Liu começou a patinar aos cinco anos, impulsionada pelo pai. Durante a adolescência, foi retirada do convívio escolar e treinou quase sem contato com a família, entre o Centro de Treinamento Olímpico de Colorado Springs e instalações próximas. O período foi marcado por pressão intensa, jornadas longas e momentos de privação emocional, inclusive durante a pandemia.
Retorno e conquista
Aos 16 anos, ela decidiu abandonar o esporte, após perceber que não aceitava o controle externo sobre suas escolhas. Em 2024, ao testar a possibilidade de retornar, conseguiu convencer o treinador a aceitá-la novamente, com autonomia para escolher músicas e figurinos. Em menos de um ano, já era campeã mundial, segundo relato da atleta.
Família, influência e visão de mundo
O pai de Liu acompanhou o desenvolvimento da carreira com rigidez, chegando a medir a velocidade de seus saltos com um radar. Sua família é formada por cinco filhos, criados com o apoio de uma mulher que integrou um grupo de doadores de óvulos. O histórico familiar inclui engajamento político e defesa de direitos humanos, com participação em protestos e ações de advocacy.
Como foi a volta ao skate
A retomada começou com visitas ocasionais ao gelo, após descobrimento de uma sensação de aceleração similar à do patins. O retorno ganhou frequência quando a patinadora percebeu a satisfação de estar no gelo novamente, mesmo diante de receios. Em menos de um ano, Liu afirmou ter atingido um nível próximo ao pré-aposento.

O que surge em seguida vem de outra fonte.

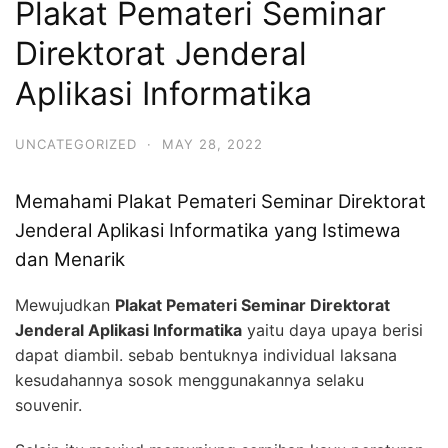
Plakat Pemateri Seminar
Direktorat Jenderal
Aplikasi Informatika
UNCATEGORIZED
·
MAY 28, 2022
Memahami Plakat Pemateri Seminar Direktorat
Jenderal Aplikasi Informatika yang Istimewa
dan Menarik
Mewujudkan
Plakat Pemateri Seminar Direktorat
Jenderal Aplikasi Informatika
yaitu daya upaya berisi
dapat diambil. sebab bentuknya individual laksana
kesudahannya sosok menggunakannya selaku
souvenir.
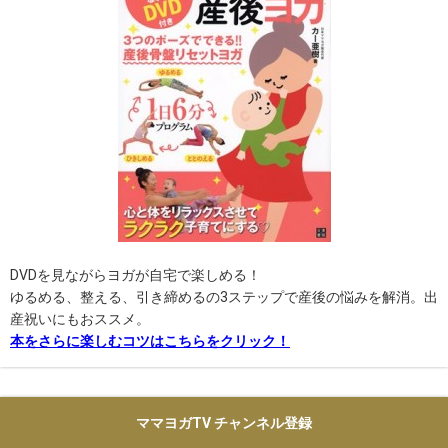
DVDを見ながらヨガが自宅で楽しめる！
ゆるめる、整える、引き締めるの3ステップで産後の悩みを解消。出
産祝いにもおススメ。
本をさらに楽しむコツはこちらをクリック！
ママヨガTV チャンネル登録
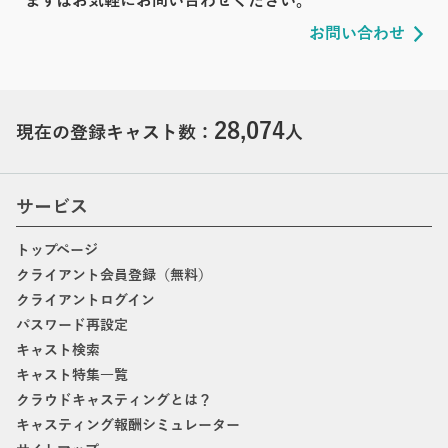
まずはお気軽にお問い合わせください。
お問い合わせ
28,074
現在の登録キャスト数：
人
サービス
トップページ
クライアント会員登録（無料）
クライアントログイン
パスワード再設定
キャスト検索
キャスト特集一覧
クラウドキャスティングとは？
キャスティング報酬シミュレーター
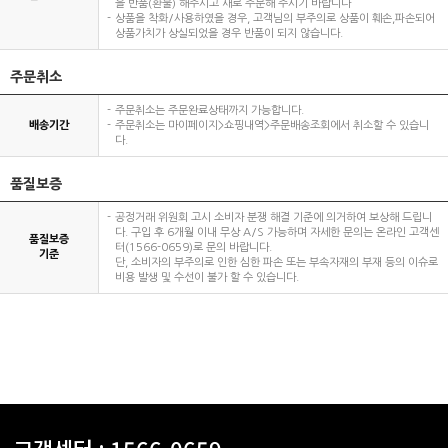
을 반품(환불) 해주시고 새로 주문해 주시기 바랍니다
상품을 착화/사용하였을 경우, 고객님의 부주의로 상품이 훼손,파손되어
상품가치가 상실되었을 경우 반품이 되지 않습니다.
주문취소
주문취소는 주문완료상태까지 가능합니다.
배송기간
주문취소는 마이페이지>쇼핑내역>주문배송조회에서 취소할 수 있습니
다.
품질보증
공정거래 위원회 고시 소비자 분쟁 해결 기준에 의거하여 보상해 드립니
다. 구입 후 6개월 이내 무상 A/S 가능하며 자세한 문의는 온라인 고객센
품질보증
터(1566-0659)로 문의 바랍니다.
기준
단, 소비자의 부주의로 인한 심한 파손 또는 부속자재의 부재 등의 이슈로
비용 발생 및 수선이 불가 할 수 있습니다.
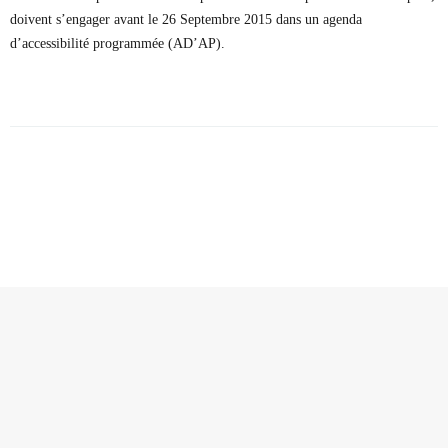
doivent s’engager avant le 26 Septembre 2015 dans un agenda
d’accessibilité programmée (AD’AP).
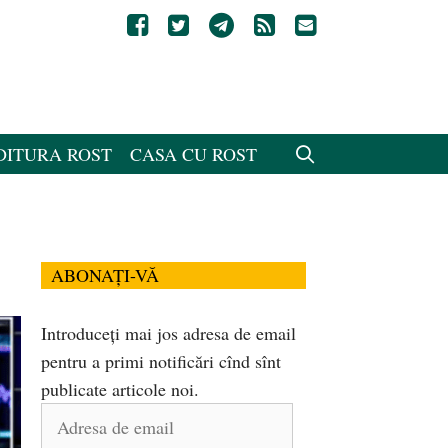
DITURA ROST
CASA CU ROST
ABONAȚI-VĂ
Introduceți mai jos adresa de email
pentru a primi notificări cînd sînt
publicate articole noi.
Adresa
de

Escolha musical e mensagem
A escolha de programas combina temas pessoais e referências culturais: a música MacArthur Park, associada a protestos, e faixas como Promise, de Laufey, além de remixes de Pink Pantheress e Zara Larsson. A atleta afirmou que as letras sobre a busca pelo sonho americano dialogam com sua experiência olímpica.